The company, which recently changed its name from Acinion, tapped new investor Sigma Partners of Boston to lead the round. Also participating were the returning Boston-based Globespan Capital Partners and IDG Ventures Boston.
 
Blackwave has raised $21 million since its founding two years ago. Globespan and IDG gave the Acton, Mass., company $5 million in first round funding in the third quarter of 2006.
 
Blackwave received multiple term sheets while raising the Series B round, which came at an increase in valuation to that of the Series A, said Robert Rizika, Blackwave's president and chief executive officer. He expects the current funds to last the company until the end of 2009. By then, Rizika hopes revenues will be strong enough to have the company  break even. "It'd be great if [this round] takes us the whole way," he said.

The Blackwave family of products are designed to increase the effectiveness of the infrastructure equipment used to serve and store Internet video.

"We deliver 10 times the streams people can currently get out a rack," Rizika said. "A normal rack can handle 2,000 simultaneous video streams. We can get 20,000 streams out of that same-size rack, so instead of buying 10 racks you can buy one rack."

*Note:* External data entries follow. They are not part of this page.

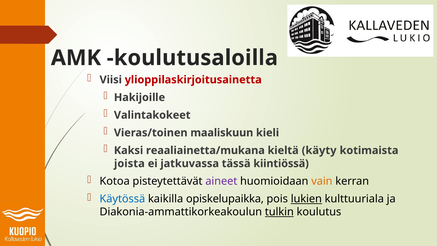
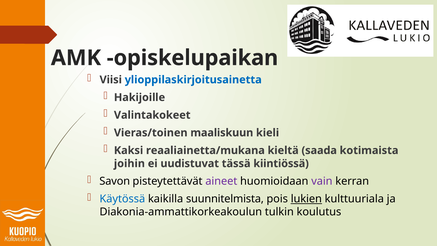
koulutusaloilla: koulutusaloilla -> opiskelupaikan
ylioppilaskirjoitusainetta colour: red -> blue
käyty: käyty -> saada
joista: joista -> joihin
jatkuvassa: jatkuvassa -> uudistuvat
Kotoa: Kotoa -> Savon
vain colour: orange -> purple
opiskelupaikka: opiskelupaikka -> suunnitelmista
tulkin underline: present -> none
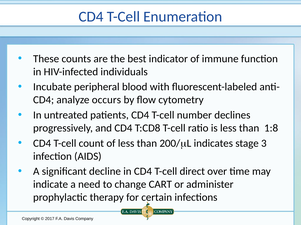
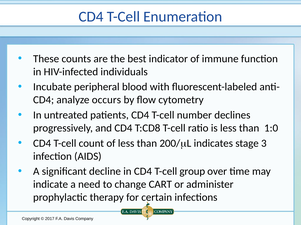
1:8: 1:8 -> 1:0
direct: direct -> group
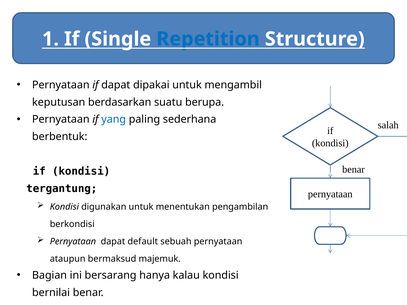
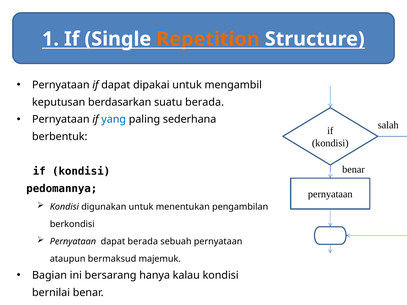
Repetition colour: blue -> orange
suatu berupa: berupa -> berada
tergantung: tergantung -> pedomannya
dapat default: default -> berada
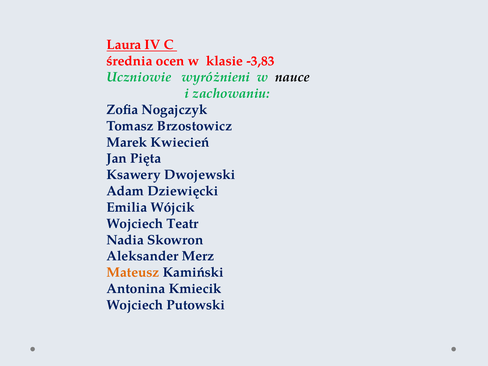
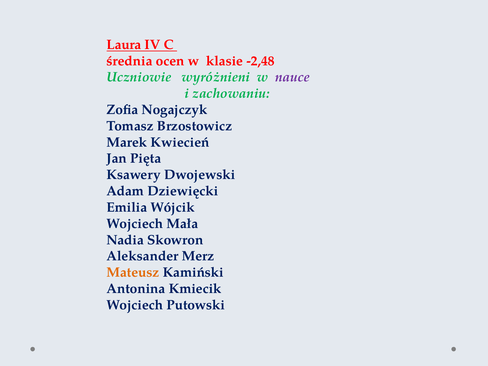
-3,83: -3,83 -> -2,48
nauce colour: black -> purple
Teatr: Teatr -> Mała
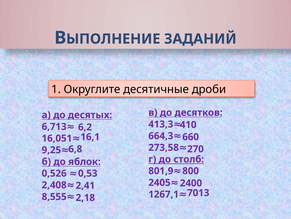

This type of cost saving for customers proved a draw for the company's venture capitalists.
"Internet content providers are looking for cost-effective ways to increase performance and reduce costs in storing and delivering ever greater amounts of video," said Jonathan Seelig, managing director, Globespan Capital Partners, in a statement. "In our view, many content providers will gravitate to Blackwave's solution because of its clear benefits for capital and operational cost reduction and improved quality-of-service delivery to end-viewers."

Rizika said Blackwave will target media companies that want to build their own infrastructure for video delivery, as well as content producers that need a media storage and delivery solution for content delivery networks such as Limelight Networks Inc. or Akamai Technologies Inc.

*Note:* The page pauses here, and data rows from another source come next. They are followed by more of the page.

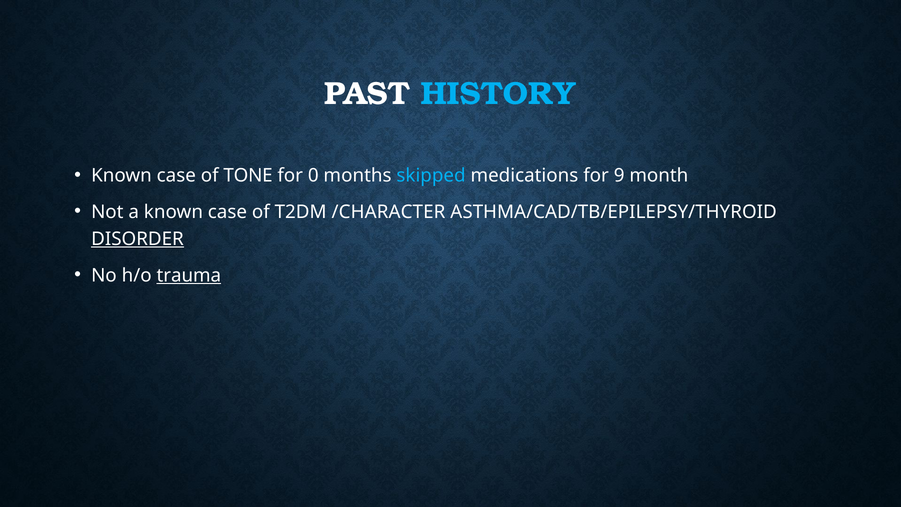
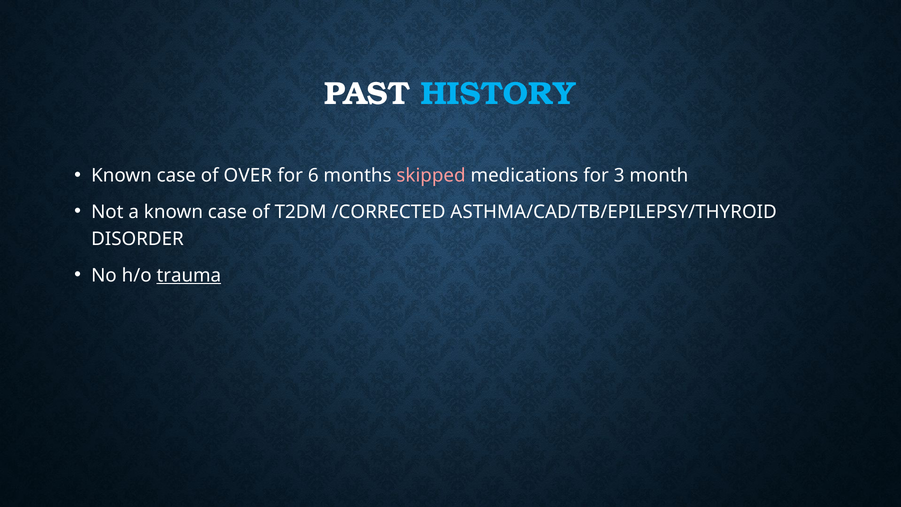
TONE: TONE -> OVER
0: 0 -> 6
skipped colour: light blue -> pink
9: 9 -> 3
/CHARACTER: /CHARACTER -> /CORRECTED
DISORDER underline: present -> none
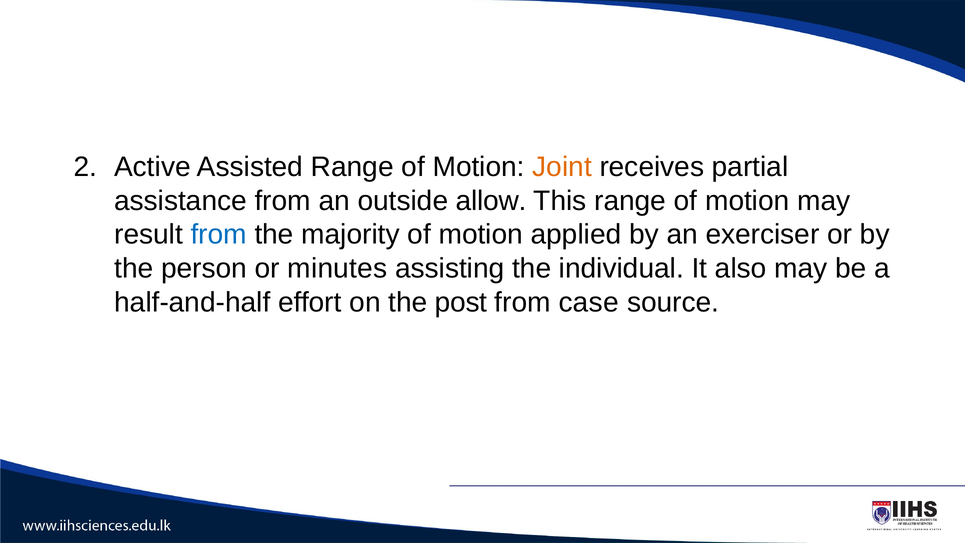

"We're going to launch in the first quarter of next year and will announce our first customers at the beginning of Q2," Rizika said. "We have our first revenue customer now, but we're not announcing who they are. We're waiting to build up a group of them and then announce that."

Blackwave will use the round's proceeds "to build the engineering organization to complete the product," Rizika said. "We also going to hire a sales team to go to market." With about 40 current employees, Blackwave expects to double its head count in the next six months and get its technology available in the first quarter of 2008.